• YOUR TASKS:
(1) Could you rewrite the comment-thread paragraph beginning "Ah, no. Unless you can provide a reference" more briefly, keeping its main points?
(2) Can you sum up the comment thread in three sentences?
(3) Carry on the comment thread on Ms Penny from the point where it stops.

READING PASSAGE Start Marker

Ah, no. Unless you can provide a reference. “Render unto Ceasar…” And “whoever has food must share” address separate entities. I don’t know of a verse where Jesus directly asks anything of Ceasar. Do you have one?
‘How did this nothingburger become some sort of left-wing spokestwat?’
How was the Emperor able to convince his citizens that he was wearing the finest robes, whereas he was in fact stark bollock naked?
A combination of self-delusion, plus self-interest.
https://mobile.twitter.com/little_g2/status/597113821388513280
On democracy and Ms Penny’s love of abusive rebellion, it seems she has so little respect for the former that she endorses the latter, including the moronic act of defacing a monument to WW2 heroines.

READING PASSAGE End Marker
EXCERPTED RECORDS Start Marker

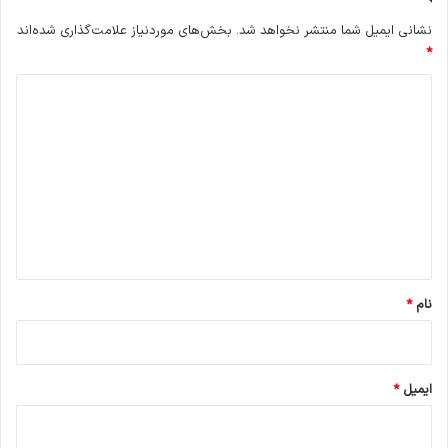
نشانی ایمیل شما منتشر نخواهد شد.
بخش‌های موردنیاز علامت‌گذاری شده‌اند
*
د
ی
د
گ
ا
ه
*
نام
*
ایمیل
*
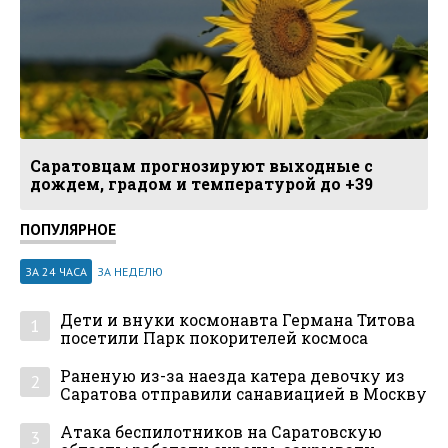
Саратовцам прогнозируют выходные с
дождем, градом и температурой до +39
ПОПУЛЯРНОЕ
ЗА 24 ЧАСА
ЗА НЕДЕЛЮ
Дети и внуки космонавта Германа Титова
1
посетили Парк покорителей космоса
Раненую из-за наезда катера девочку из
2
Саратова отправили санавиацией в Москву
Атака беспилотников на Саратовскую
3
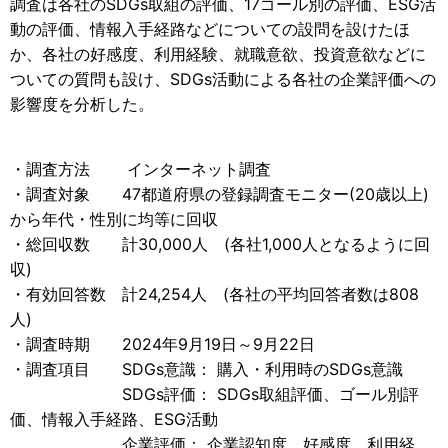
調査は各社のSDGs取組の評価、17ゴール別の評価、ESG活
動の評価、情報入手経路などについての設問を設けたほ
か、各社の好感度、利用経験、就職意欲、投資意欲などに
ついての質問も設け、SDGs活動による各社の企業評価への
影響度を分析した。
・調査方法 インターネット調査
・調査対象 47都道府県の登録調査モニター(20歳以上)
から年代・性別に均等に回収
・総回収数 計30,000人 (各社1,000人となるように回
収)
・有効回答数 計24,254人 (各社の平均回答者数は808
人)
・調査時期 2024年9月19日～9月22日
・調査項目 SDGs意識： 購入・利用時のSDGs意識
SDGs評価： SDGs取組評価、ゴール別評
価、情報入手経路、ESG活動
企業評価： 企業認知度、好感度、利用経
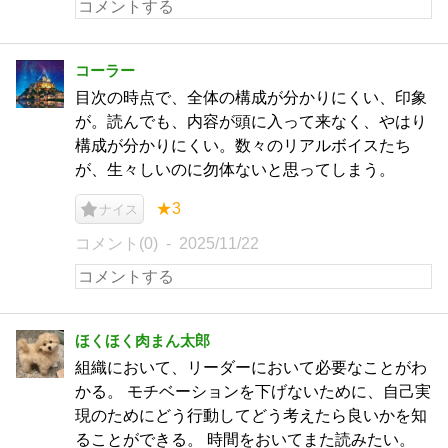
コーラー
目次の時点で、全体の構成が分かりにくい、印象
が。読んでも、内容が頭に入って来なく、やはり
構成が分かりにくい。数々のリアルボイスたち
が、生々しいのに勿体ないと思ってしまう。
★3
ナイス
コメント(0)
2025/11/22
ほくほく肉まん太郎
組織において、リーダーにおいて必要なことがわ
かる。 モチベーションを下げないために、自己実
現のためにどう行動してどう考えたら良いかを知
ることができる。 時間をおいてまた読みたい。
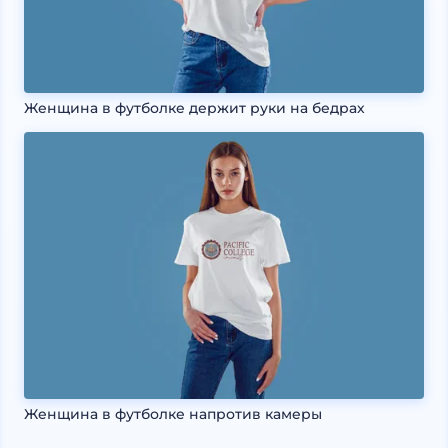
Женщина в футболке держит руки на бедрах
Женщина в футболке напротив камеры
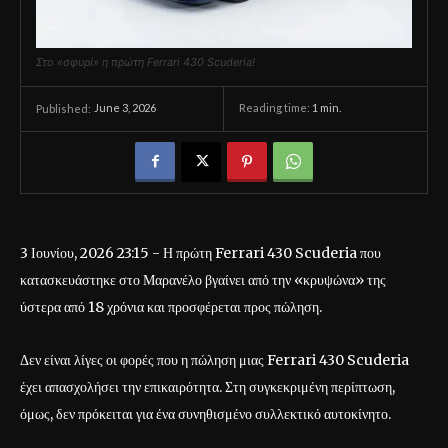
Στο «σφυρί» η πρώτη Ferrari 430 Scuderia!
June 3, 2026
Reading time:
1
min.
Published:
3 Ιουνίου, 2026 23:15 - Η πρώτη Ferrari 430 Scuderia που
κατασκευάστηκε στο Μαρανέλο βγαίνει από την «κρυψώνα» της
ύστερα από 18 χρόνια και προσφέρεται προς πώληση.
Δεν είναι λίγες οι φορές που η πώληση μιας Ferrari 430 Scuderia
έχει απασχολήσει την επικαιρότητα. Στη συγκεκριμένη περίπτωση,
όμως, δεν πρόκειται για ένα συνηθισμένο συλλεκτικό αυτοκίνητο.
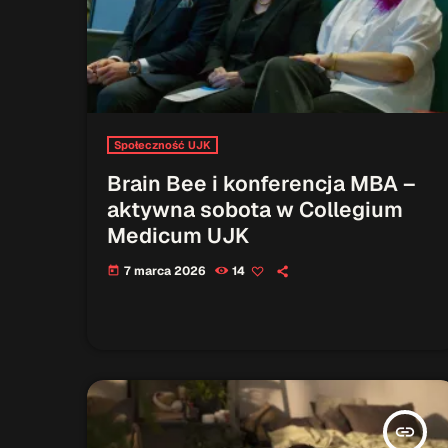
Społeczność UJK
Brain Bee i konferencja MBA –
aktywna sobota w Collegium
Medicum UJK
7 marca 2026
14
today
insert_link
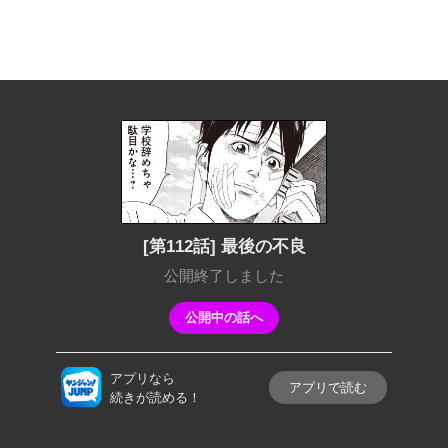
[第112話] 最後の不良
公開終了しました
公開中の話へ
アプリなら
アプリで読む
続きが読める！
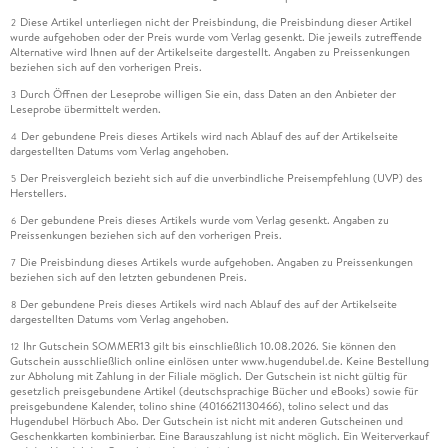
Diese Artikel unterliegen nicht der Preisbindung, die Preisbindung dieser Artikel
2
wurde aufgehoben oder der Preis wurde vom Verlag gesenkt. Die jeweils zutreffende
Alternative wird Ihnen auf der Artikelseite dargestellt. Angaben zu Preissenkungen
beziehen sich auf den vorherigen Preis.
Durch Öffnen der Leseprobe willigen Sie ein, dass Daten an den Anbieter der
3
Leseprobe übermittelt werden.
Der gebundene Preis dieses Artikels wird nach Ablauf des auf der Artikelseite
4
dargestellten Datums vom Verlag angehoben.
Der Preisvergleich bezieht sich auf die unverbindliche Preisempfehlung (UVP) des
5
Herstellers.
Der gebundene Preis dieses Artikels wurde vom Verlag gesenkt. Angaben zu
6
Preissenkungen beziehen sich auf den vorherigen Preis.
Die Preisbindung dieses Artikels wurde aufgehoben. Angaben zu Preissenkungen
7
beziehen sich auf den letzten gebundenen Preis.
Der gebundene Preis dieses Artikels wird nach Ablauf des auf der Artikelseite
8
dargestellten Datums vom Verlag angehoben.
Ihr Gutschein SOMMER13 gilt bis einschließlich 10.08.2026. Sie können den
12
Gutschein ausschließlich online einlösen unter www.hugendubel.de. Keine Bestellung
zur Abholung mit Zahlung in der Filiale möglich. Der Gutschein ist nicht gültig für
gesetzlich preisgebundene Artikel (deutschsprachige Bücher und eBooks) sowie für
preisgebundene Kalender, tolino shine (4016621130466), tolino select und das
Hugendubel Hörbuch Abo. Der Gutschein ist nicht mit anderen Gutscheinen und
Geschenkkarten kombinierbar. Eine Barauszahlung ist nicht möglich. Ein Weiterverkauf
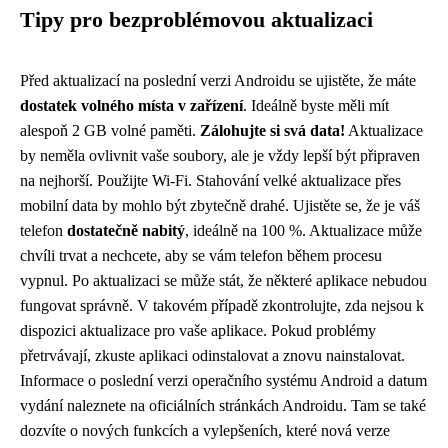
Tipy pro bezproblémovou aktualizaci
Před aktualizací na poslední verzi Androidu se ujistěte, že máte
dostatek volného místa v zařízení
. Ideálně byste měli mít
alespoň 2 GB volné paměti.
Zálohujte si svá data!
Aktualizace
by neměla ovlivnit vaše soubory, ale je vždy lepší být připraven
na nejhorší. Použijte Wi-Fi. Stahování velké aktualizace přes
mobilní data by mohlo být zbytečně drahé. Ujistěte se, že je váš
telefon
dostatečně nabitý
, ideálně na 100 %. Aktualizace může
chvíli trvat a nechcete, aby se vám telefon během procesu
vypnul. Po aktualizaci se může stát, že některé aplikace nebudou
fungovat správně. V takovém případě zkontrolujte, zda nejsou k
dispozici aktualizace pro vaše aplikace. Pokud problémy
přetrvávají, zkuste aplikaci odinstalovat a znovu nainstalovat.
Informace o poslední verzi operačního systému Android a datum
vydání naleznete na oficiálních stránkách Androidu. Tam se také
dozvíte o nových funkcích a vylepšeních, které nová verze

EXCERPTED RECORDS End Marker

• RESULTS OF THE EXERCISE:
(1) No, not without a reference. "Render unto Ceasar…" and "whoever has food must share" concern separate entities, and the writer knows of no verse where Jesus directly asks anything of Ceasar, so they ask whether the other person has one.

(2) One commenter rejects the other's point without a reference, noting that "Render unto Ceasar…" and "whoever has food must share" address separate entities and that they know of no verse where Jesus directly asks anything of Ceasar. Another asks how a "nothingburger" became a left-wing spokesperson, and a reply to a question about how the Emperor convinced his citizens he wore fine robes while naked gives the answer as self-delusion plus self-interest. A final comment charges that Ms Penny has so little respect for democracy that she endorses abusive rebellion, including the defacing of a monument to WW2 heroines.

(3)
I’ve found it interesting that amongst my Facebook friends, it was only the lefty ones that felt obliged to lecture us all about how awful the Tories/coalition were, how the NHS/schools/social work is being destroyed, tax avoidance, etc etc. Only one person posted something contradictory, which was to simply say that they had voted blue. Now they wish they hadn’t.
Anyway, I took a huge amount of enjoyment from looking at their caterwauling on Friday morning. A huge amount.
Revealed preferences eh? My favourite kind of preferences. Anyone think that the pinko social media sheep creating an atmosphere of intimidation regarding any views that aren’t lefty orthodox will learn anything from this? I hope so, but judging from the postings so far, they just can’t quite believe that the populace is so stupid: “What is wrong with this country?”. I’d rephrase that question for him, but I’d get unfriended, and I do so enjoy the bleating.
My FB friends – most of whom I know in real life – range from UKIP to Green, so the angst about the result comes from all corners.
I am however pleased to note that all were united in their sense of glee when Galloway was trounced in Bradford West.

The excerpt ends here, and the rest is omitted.